A spiegare la frenata in corso c’è la sovrapposizione di numerose crisi in contemporanea che finiscono per alimentarsi a vicenda. Una «policrisi», per citare lo storico Adam Tooze. La pandemia da Covid-19, da sola, ha fatto crescere di 73 milioni il numero di persone in povertà assoluta. L’incremento del debito pubblico ha ridotto, in molti Paesi, lo spazio fiscale per sostenere salute, educazione e ogni tipo di infrastrutture. I conflitti violenti accrescono l’incertezza e distruggono le attività economiche. Infine, sul potenziale di crescita pesano anche gli eventi climatici estremi, spiegano gli analisti della Banca mondiale. Lì dove tutti questi fenomeni sono più pronunciati, la povertà arretra con maggiore lentezza. Nell’Africa sub-sahariana, dal 1990 al 2022 il Pil pro-capite è aumentato in media dello 0,7% all’anno, a fronte di una media più che doppia (1,6%) dell’intero pianeta. Così oggi il 67,1% degli ultra-poveri del mondo, 464 milioni di persone, è concentrato proprio nell’Africa sub-sahariana.

Combattere la povertà rimane una priorità

L’urgenza di affrontare tale sfida rimane intatta nonostante il calo complessivo della povertà globale descritto finora. È una priorità innanzitutto dal punto di vista etico, visto che al di là della soglia convenzionale dei 2,15 dollari al giorno, «povertà estrema» significa spesso mancanza di elettricità, servizi igienico-sanitari e istruzione.
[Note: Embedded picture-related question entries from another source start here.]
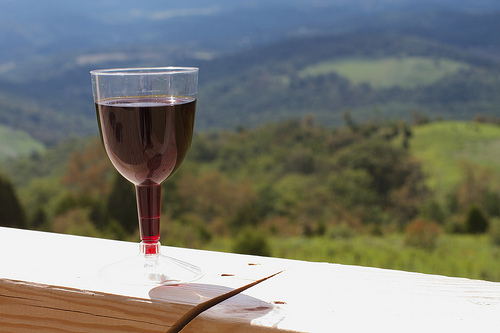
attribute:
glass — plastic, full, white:
[90, 66, 204, 286]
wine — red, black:
[95, 98, 195, 256]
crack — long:
[167, 270, 284, 332]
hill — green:
[0, 121, 499, 235]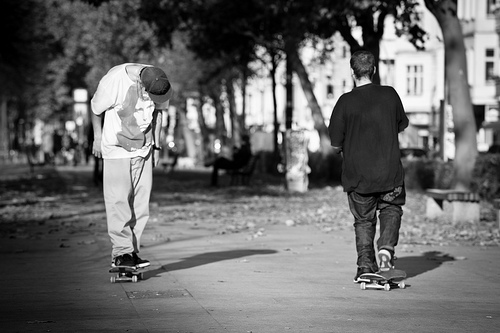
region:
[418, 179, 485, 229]
concrete and wood park bench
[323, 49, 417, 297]
male skateboarder in black shirt and jeans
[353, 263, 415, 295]
skateboard on pavement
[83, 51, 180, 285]
male skateboarder skating on wide park sidewalk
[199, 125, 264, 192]
man sitting on park bench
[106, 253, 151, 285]
skateboard rolling down sidewalk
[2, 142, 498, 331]
gray concrete sidewalk in park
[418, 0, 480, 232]
tree trunk growing along sidewalk in park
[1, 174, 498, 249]
leaves scattered all over sidewalk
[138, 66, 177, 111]
baseball hat on man's head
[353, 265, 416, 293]
using a skateboard as transportation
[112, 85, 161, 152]
Tshirt with Jim Morrison of The Doors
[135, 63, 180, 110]
man is wearing a ball cap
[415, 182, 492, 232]
park bench along a walkway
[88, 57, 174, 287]
skateboarder rolling along a sidewalk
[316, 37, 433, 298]
man pushing off a skateboard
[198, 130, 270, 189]
person sitting on a park bench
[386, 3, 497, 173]
buildings across the street from a park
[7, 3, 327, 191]
line of trees in a park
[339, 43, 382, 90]
guy with a short haircut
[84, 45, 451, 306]
two people on skateboards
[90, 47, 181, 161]
man in white shirt with face on it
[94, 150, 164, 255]
man in khaki pants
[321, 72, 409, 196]
man in black shirt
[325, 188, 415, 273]
man in blue jeans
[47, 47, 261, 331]
mans shadow on ground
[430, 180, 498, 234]
cement bench in photograph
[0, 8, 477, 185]
tree lined street in photograph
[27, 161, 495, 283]
many leaves on side walk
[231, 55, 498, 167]
white buildings with windows in background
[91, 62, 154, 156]
a Jim Morrison t-shirt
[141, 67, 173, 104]
the skateboarder is wearing a baseball cap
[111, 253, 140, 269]
a pair of skateboard shoes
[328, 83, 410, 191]
this skateboarder is wearing a dark t-shirt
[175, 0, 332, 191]
trees are lining the sidewalk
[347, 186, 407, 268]
the skateboarder is wearing blue jeans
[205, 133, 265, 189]
someone sitting on a park bench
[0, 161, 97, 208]
the trees are blocking the sun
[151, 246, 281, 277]
a shadow formed of the skateboarder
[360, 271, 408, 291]
a skateboard with white wheels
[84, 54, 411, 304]
two people are skateboarding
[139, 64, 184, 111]
he has a cap on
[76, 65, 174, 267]
he is wearing light color clothing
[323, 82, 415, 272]
he is wearing dark color clothing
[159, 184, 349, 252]
there are leaves on the ground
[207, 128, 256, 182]
someone sitting on a bench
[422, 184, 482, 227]
an empty bench on the ground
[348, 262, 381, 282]
one foot on the ground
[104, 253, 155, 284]
both feet on the skateboard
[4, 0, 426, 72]
the trees hang over the ground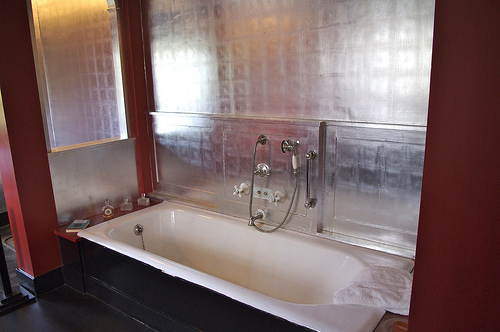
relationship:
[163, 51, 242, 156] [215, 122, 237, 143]
glass wearing frosted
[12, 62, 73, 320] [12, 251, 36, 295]
walls are red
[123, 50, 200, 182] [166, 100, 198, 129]
light refelcting on wall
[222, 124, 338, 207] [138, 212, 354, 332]
knobs are on tub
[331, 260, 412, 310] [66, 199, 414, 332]
towel on bathtub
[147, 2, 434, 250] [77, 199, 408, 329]
wall behind bathtub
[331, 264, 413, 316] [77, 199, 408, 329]
towel on bathtub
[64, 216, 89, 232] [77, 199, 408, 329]
book beside bathtub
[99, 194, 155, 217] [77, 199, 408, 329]
bottles beside bathtub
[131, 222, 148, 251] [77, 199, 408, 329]
drain for bathtub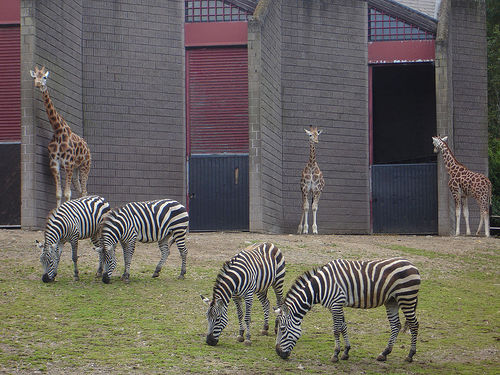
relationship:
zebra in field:
[270, 255, 422, 361] [18, 291, 198, 368]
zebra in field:
[39, 194, 116, 283] [5, 229, 481, 373]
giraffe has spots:
[426, 129, 498, 232] [457, 165, 470, 185]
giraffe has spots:
[295, 127, 327, 235] [309, 163, 319, 179]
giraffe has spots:
[27, 64, 94, 197] [65, 134, 80, 161]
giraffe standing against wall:
[430, 133, 497, 237] [27, 1, 491, 221]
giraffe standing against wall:
[295, 127, 327, 235] [0, 0, 493, 241]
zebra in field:
[270, 251, 427, 373] [5, 229, 481, 373]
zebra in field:
[191, 237, 294, 362] [5, 229, 481, 373]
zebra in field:
[86, 190, 196, 299] [5, 229, 481, 373]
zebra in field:
[31, 189, 130, 291] [5, 229, 481, 373]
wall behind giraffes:
[0, 0, 493, 241] [27, 66, 494, 235]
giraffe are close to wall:
[430, 133, 497, 237] [0, 0, 493, 241]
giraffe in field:
[430, 133, 497, 237] [14, 214, 474, 362]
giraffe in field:
[301, 127, 327, 232] [5, 229, 481, 373]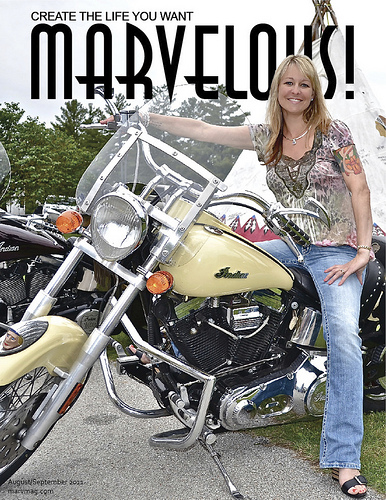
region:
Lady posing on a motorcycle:
[84, 48, 380, 497]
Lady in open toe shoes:
[317, 448, 372, 498]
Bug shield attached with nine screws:
[68, 78, 271, 273]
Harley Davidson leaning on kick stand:
[0, 99, 385, 498]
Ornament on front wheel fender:
[0, 317, 50, 357]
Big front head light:
[85, 185, 148, 264]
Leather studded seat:
[285, 247, 384, 314]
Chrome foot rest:
[97, 290, 219, 458]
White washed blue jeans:
[251, 225, 372, 473]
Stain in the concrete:
[81, 407, 123, 430]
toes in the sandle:
[347, 482, 375, 498]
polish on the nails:
[346, 483, 373, 493]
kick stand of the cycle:
[208, 439, 258, 496]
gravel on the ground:
[16, 435, 320, 498]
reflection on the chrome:
[234, 360, 321, 414]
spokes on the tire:
[3, 365, 61, 427]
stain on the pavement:
[67, 405, 124, 431]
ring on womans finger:
[332, 264, 343, 272]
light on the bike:
[134, 269, 178, 301]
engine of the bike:
[158, 299, 293, 400]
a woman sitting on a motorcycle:
[45, 61, 349, 498]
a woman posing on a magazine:
[23, 40, 377, 498]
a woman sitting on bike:
[38, 42, 383, 463]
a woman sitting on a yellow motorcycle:
[37, 44, 378, 478]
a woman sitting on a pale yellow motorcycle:
[18, 32, 385, 486]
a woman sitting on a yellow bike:
[44, 53, 346, 491]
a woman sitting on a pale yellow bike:
[45, 22, 379, 497]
Inoltre, come spiega Adam Tooze, «la povertà assoluta non è più una condizione generale del pianeta. Adesso si concentra in una “cintura” di Paesi che attraversa l’Africa occidentale, il Sahel, l’Africa centrale e quella orientale, e si estende fino al Corno d’Africa. In questa vasta regione, una popolazione in rapida crescita che presto supererà il mezzo miliardo, fatica a sopravvivere in condizioni ambientali sempre più dure e imprevedibili, più spesso ostacolata che non aiutata dai propri governi che non riescono a fornire nemmeno infrastrutture e servizi di base». Una situazione economicamente, socialmente e demograficamente esplosiva che, alla luce delle sue coordinate geografiche, è nell’interesse specifico degli Europei contribuire a disinnescare.